One of doubters is Strategy Analytics. The market research company has released a report that is arguing that the vendor-led rush to bring broadcast services to market misses the critical issues of uncertain demand for mobile TV.

The company says that poorly defined costs associated with infrastructure deployment will extend ROI for mobile broadcast networks beyond the currently envisaged two to four years.

Starring in Cannes

The mobile TV was one of the media stars at 3GSM World in Cannes earlier this month.

“The citizens of Cannes may have been under the impression last week that television on a mobile phone is already a reality, because the city was covered in posters from handset vendors advertising the service on new models during the 3GSM mobile communications trade show,” Reuters reported.

“I think TV and video will drive demand more than camera phones in places like Korea, Japan, Europe and the Americas,” Alex Mandl, chief executive of French smartcards for mobile phones maker Gemplus, told Reuters at 3GSM.

Tapping the well-entrenched TV viewing habits of the public, market research group Gartner expects that real-time TV to mobile phones will be commercially available across Europe in 2007. The technology itself may be ready sooner.

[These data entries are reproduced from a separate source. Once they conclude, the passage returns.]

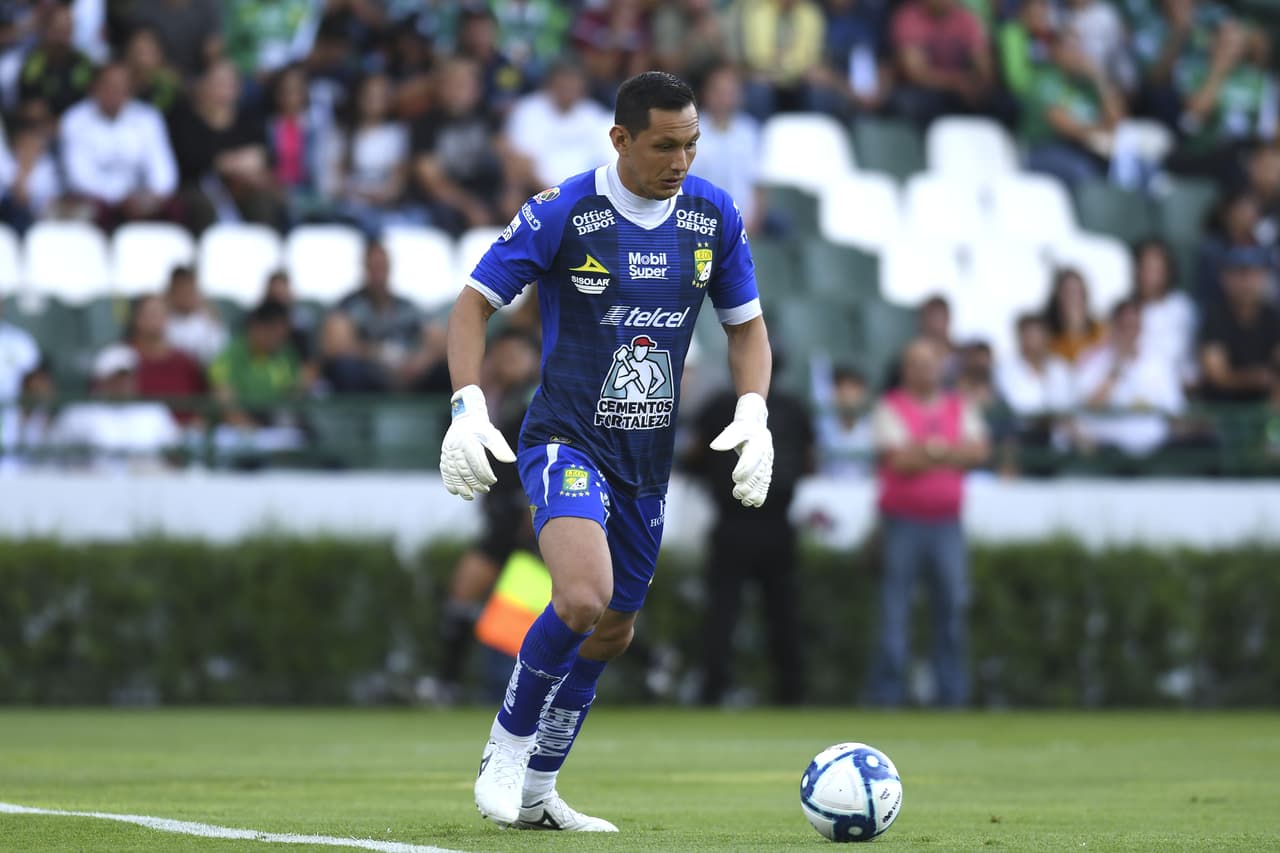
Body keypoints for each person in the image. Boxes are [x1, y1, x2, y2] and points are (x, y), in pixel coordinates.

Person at [441, 71, 773, 831]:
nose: (681, 160)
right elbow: (472, 303)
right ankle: (506, 747)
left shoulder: (712, 216)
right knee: (582, 597)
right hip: (566, 437)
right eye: (664, 145)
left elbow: (747, 326)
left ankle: (538, 792)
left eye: (691, 144)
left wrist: (754, 409)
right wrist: (466, 403)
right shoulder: (565, 211)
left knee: (615, 628)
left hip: (645, 459)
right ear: (620, 139)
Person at [865, 338, 989, 707]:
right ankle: (888, 696)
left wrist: (927, 450)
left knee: (951, 610)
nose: (923, 370)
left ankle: (951, 696)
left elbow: (979, 451)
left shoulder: (957, 405)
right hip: (902, 523)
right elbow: (898, 460)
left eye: (929, 362)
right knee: (894, 614)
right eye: (915, 363)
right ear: (905, 369)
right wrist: (946, 451)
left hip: (947, 523)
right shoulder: (890, 406)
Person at [686, 359, 814, 706]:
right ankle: (792, 692)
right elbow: (809, 461)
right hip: (776, 523)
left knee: (723, 611)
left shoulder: (717, 406)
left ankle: (713, 691)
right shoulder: (793, 407)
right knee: (782, 611)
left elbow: (694, 455)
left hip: (732, 522)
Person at [58, 62, 178, 230]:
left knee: (175, 209)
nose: (115, 92)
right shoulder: (75, 120)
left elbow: (163, 170)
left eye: (121, 86)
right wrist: (120, 197)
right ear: (94, 87)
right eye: (109, 85)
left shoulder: (148, 118)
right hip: (98, 199)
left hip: (142, 200)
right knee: (88, 211)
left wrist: (149, 197)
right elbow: (79, 177)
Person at [1073, 299, 1185, 457]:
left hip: (1155, 453)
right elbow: (1087, 408)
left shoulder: (1159, 363)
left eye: (1134, 326)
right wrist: (1116, 368)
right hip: (1106, 453)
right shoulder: (1091, 359)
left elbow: (1175, 412)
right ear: (1113, 326)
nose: (1130, 333)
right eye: (1124, 326)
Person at [1198, 245, 1280, 404]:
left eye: (1253, 273)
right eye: (1239, 273)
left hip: (1263, 407)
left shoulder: (1272, 316)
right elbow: (1217, 375)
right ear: (1224, 278)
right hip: (1222, 408)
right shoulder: (1215, 315)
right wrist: (1257, 378)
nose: (1246, 282)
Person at [164, 265, 228, 365]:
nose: (185, 295)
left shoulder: (209, 321)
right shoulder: (161, 320)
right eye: (180, 289)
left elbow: (218, 353)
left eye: (188, 290)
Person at [1044, 267, 1104, 364]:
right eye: (1067, 292)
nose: (1073, 298)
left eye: (1077, 292)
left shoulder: (1101, 332)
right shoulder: (1047, 339)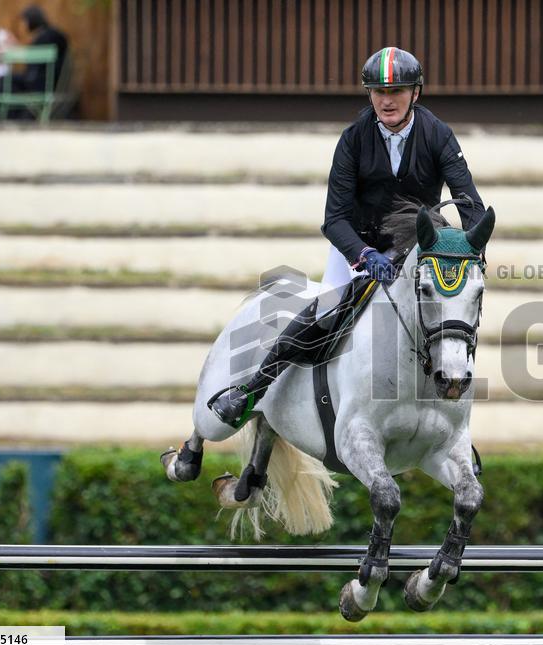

“Imaging was last year; music is this year; video is next year,” said Hugh Brogan, chief executive of British handset maker Sendo.

Testing all over

Across the globe, numerous trials are being announced to evaluate whether standards and technologies from the world of digital broadcasting can be adapted and married with mobile cellular services for access through converged handheld devices.

Nokia is piloting DVB-H with wireless tower operator Crown Castle in the United States and Bridgeway Networks in Australia. Trials are also taking place with O2 in UK and a limited trial has been going in Finland among others.

Crown’s network will rival Qualcomm’s U.S. network, called MediaFlo, which will not work with DVB-H. Qualcomm claims its own TV network is better suited for mobile devices, requiring less energy and allowing quick channel switches.

Consumer demand in doubt, or is it?

Strategy Analytics believes that the momentum that has been rapidly built behind mobile broadcasting is unfounded. “Consumer demand for paid for Mobile TV remains highly uncertain, and we remain unconvinced that consumer appetite for mobile TV services exists outside of niche segments,” according to Phil Taylor, Director, Strategy Analytics Global Wireless Practice.

Still, the Berlin trial by Nokia and Vodafone showed 80 percent of consumers would want TV services on their mobiles and would be willing to pay on average 12 euros a month extra for it.

The business case is still largely open. According to a Merrill Lynch note about the 3GSM fair in Cannes the European operators appear to be unclear at this time about how the mobile TV service will be priced, and there are still issues with battery life and screen size.

In Taylor’s opinion operators have the perfect opportunity in 3G to see if mobile video services will fly, without further extending themselves into the provision of broadcast services.

Cedric Ponsot, CEO of Vivendi Universal’s Mobile International agrees and says that the mobile industry, as ever, was fixated on the next big thing rather than developing applications and revenues for networks available today.

Four challenges

David Kerr of Strategy Analytics puts the doubts this way: “Beyond the basic business case and potential cannibalization factors, mobile TV faces four key challenges:

“The technology roadmap is far from stable; regulation and low spectrum availability may also act to slow the spread of services; beyond the technophile segment there is slow diffusion of media-enabled devices; and uncertain revenue models and value chain reconciliation will deter content industry participation.”